Released: December 2014
Margaret Graham’s A Time for Courage covers the lives of Harry and Hannah growing up in London at the beginning of the nineteenth century. They have a wonderful albeit sickly mother but a repressive and tyrannical Victorian father who seems disappointed and dissatisfied in all of them.
He becomes even more disgruntled when Hannah decides to leave home and join the Suffragists campaigning for women’s rights and votes for everyone. Harry is also a disappointment to his father as he lacks the kind of courage and moral fibre his father believes he will need to get by in the world and run the family empire.
Intermingled with all of the political goings on are the blossoming romances between Hannah and her cousin Joe, who lives in Cornwall, and Harry and his cousin Estelle, who also happens to be Hannah’s best friend and a fellow suffragist.

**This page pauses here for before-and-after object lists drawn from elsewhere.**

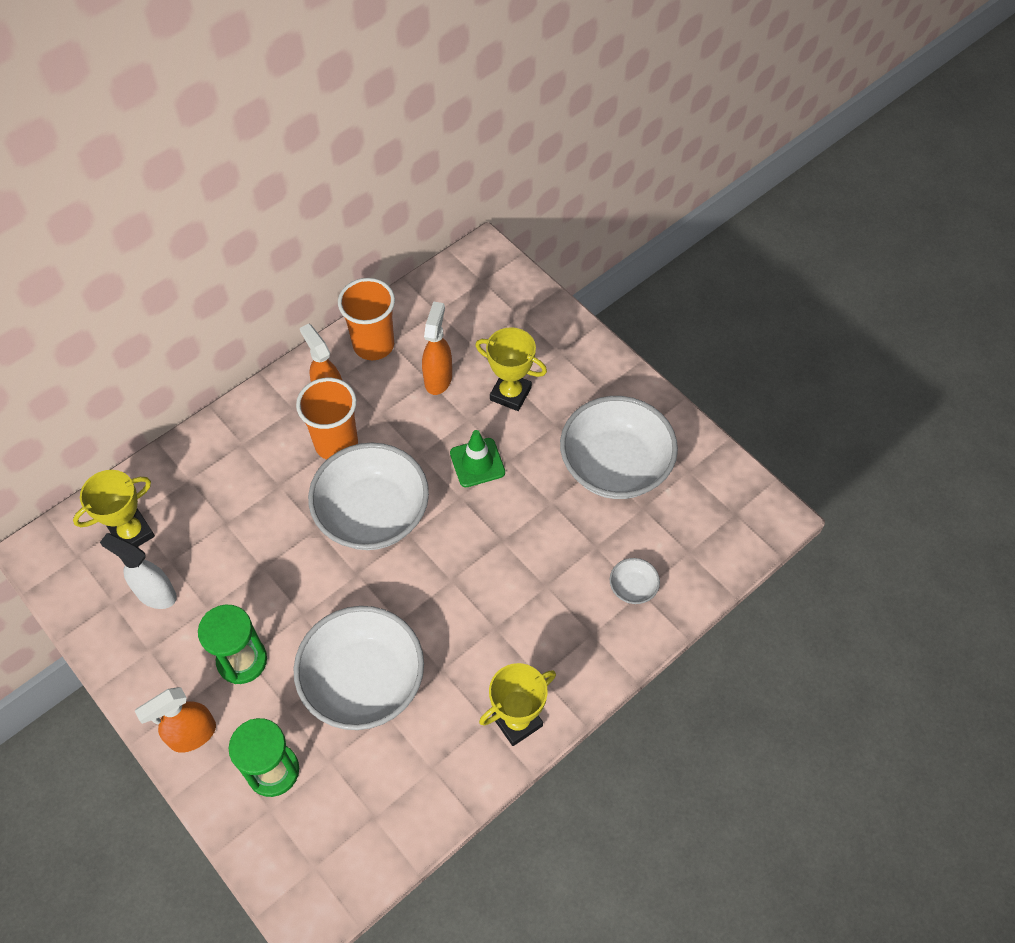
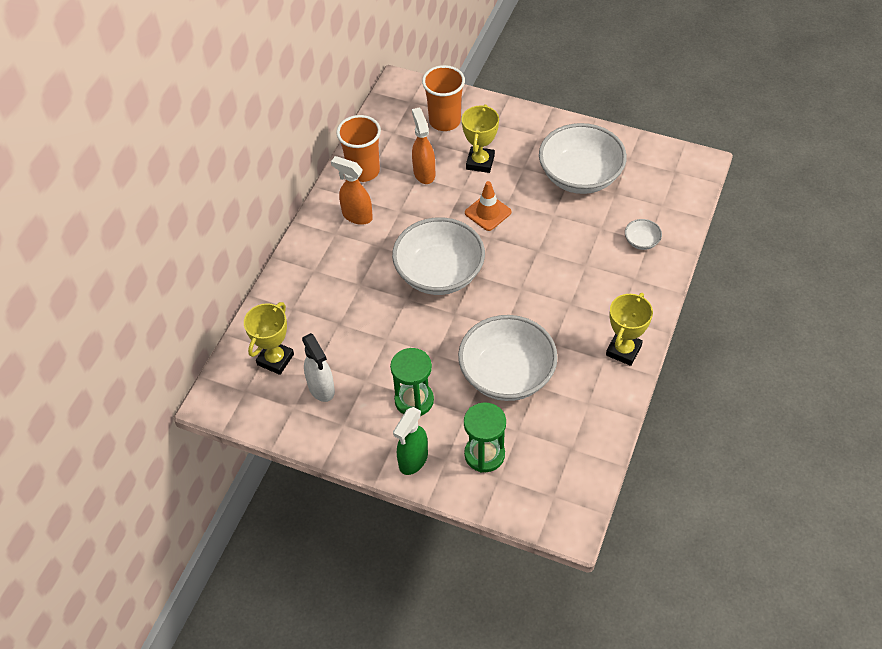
camera: 25 degrees left, 5 degrees down
white spray bottle [100,533,177,609] -> white spray bottle turned 120 degrees counterclockwise [302,333,335,402]
orange spray bottle [135,687,216,753] -> green spray bottle [393,407,428,475]
orange cup [296,378,358,460] -> orange cup moved to [422,65,465,131]
green traffic cone [450,430,505,487] -> orange traffic cone [465,181,512,231]
yellow trophy [475,327,547,411] -> yellow trophy turned 75 degrees counterclockwise [462,104,499,173]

Although the story is more concerned with Hannah and her struggles, it also follows Harry as he goes to South Africa in the wake of the Boer Wars to try and make his fortune in the Diamond Mines. This helps to break up the narrative a little, as the outbreak of war in 1914 makes life even more troublesome for the siblings.
There’s an awful lot going on in this novel, which helps to keep a fast pace even though it covers a wide time span. It was packed with interesting historical information about the way wealthy and poor people had to live their lives, and gives a real context to the thinking behind the social reforms of the last century.
The only problem I found was that at times it felt too didactic and the tone of some of the characters came across a little preachy, which slowed the reading down. That said, it was an interesting read and, although I didn’t expect it to be informative, I have to say it was.